For oil traders and speculators hitting the sell button has become almost automatic, as the heavily bearish tone for the commodity shows no signs of abating just yet, with another solid move lower yesterday offering low risk trading opportunities once again. Perhaps more importantly yesterday’s wide spread down candle closed below the potential platform of support that had been building in the $76 per barrel region, with the oil trading session ending at $74.21 per barrel having fallen $2.74 on the day. This dramatic move lower was accompanied with high volume at 421k, and merely confirming the heavy selling pressure on the day, with sustained selling continuing overnight and into the London session with oil currently trading at $73.47 per barrel at the time of writing.
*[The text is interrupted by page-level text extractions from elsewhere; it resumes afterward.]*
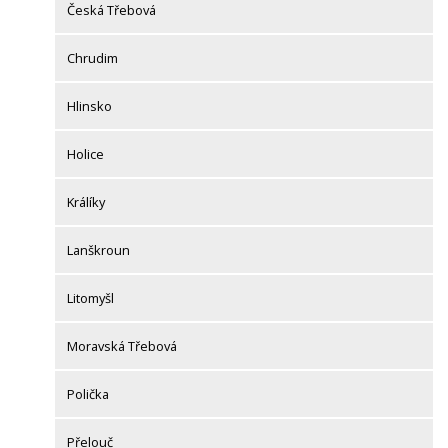
Česká Třebová
Chrudim
Hlinsko
Holice
Králíky
Lanškroun
Litomyšl
Moravská Třebová
Polička
Přelouč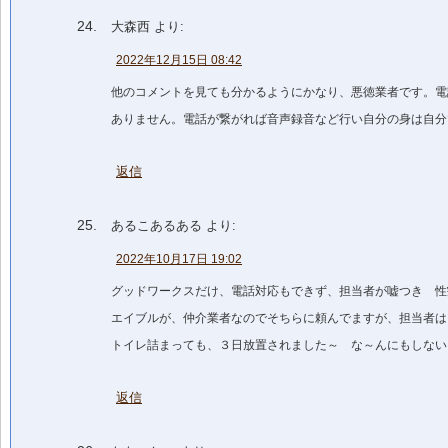
大森西
より:
2022年12月15日 08:42
他のコメントを見ても分かるようにかなり、悪徳業者です。電
ありません。電話が繋がれば音声録音など行い自分の身は自分
返信
あるこあるある
より:
2022年10月17日 19:02
グッドワークスだけ、電話対応もできず、担当者が嘘つき 性
エイブルが、仲介業者なのでそちらに頼んでますが、担当者は
トイレ詰まっても、３日放置されました～ な～んにもしないグ
返信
Whilst the technical remains very bearish, there is little in the fundamental picture to suggest that we are like to see any meaningful reversal in the short term, and even yesterday’s oil inventory report which delivered a draw in supplies against a forecast of a modest build, failed to offer any support to the beleaguered commodity. In terms of negative news for oil, these are legion. The slowdown in China remains top of the list with the recent factory output suggesting that growth in the second largest economy in the world is continuing to lose momentum and at its weakest in over 20 years, a worrying sign. This weakness was further confirmed by OPEC this week, who are forecasting a fall in demand of approximately 1m barrels a day next year, partly as a result of the economic malaise but also due to the increase in US shale extraction which is now increasing output dramatically in the oil fields of North Dakota and Texas. Coupled with Canada’s oil sands, both are now adding further pressure to oil as extraction from alternative sources continues to expand.
The US dollar too is also adding its own weight to the downwards decline with the technical and fundamental picture for the currency of first reserve remaining strong.
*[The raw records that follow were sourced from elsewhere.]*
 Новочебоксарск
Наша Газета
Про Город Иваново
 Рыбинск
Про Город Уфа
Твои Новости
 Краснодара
The key date now for oil traders is the 27th November with the next OPEC meeting now on the horizon, and with such a weight of negative sentiment for oil, the only question is when Saudi Arabia will begin to cut supply in order to provide some much needed support for oil and the member states. What is also interesting is the narrowing of the spread between Brent and WTI which has closed to $3 per barrel, down from $6 per barrel of over a week ago.
In the short to medium term the outlook remains heavily bearish and for technical traders, all the immediate support regions have now been breached, with a potential to move to test the lows of 2009 at $64.50 per barrel. However, much will depend on the next OPEC meeting, where the prospect of such a level would set the alarms bells ringing. As always, it will be volume that signals any reversal in sentiment and for any meaningful rally in oil prices, we will need to see a sustained buying climax of some duration if the current trend is to be reversed. For now for oil traders, the sell button remains the one to select, at least in the short term.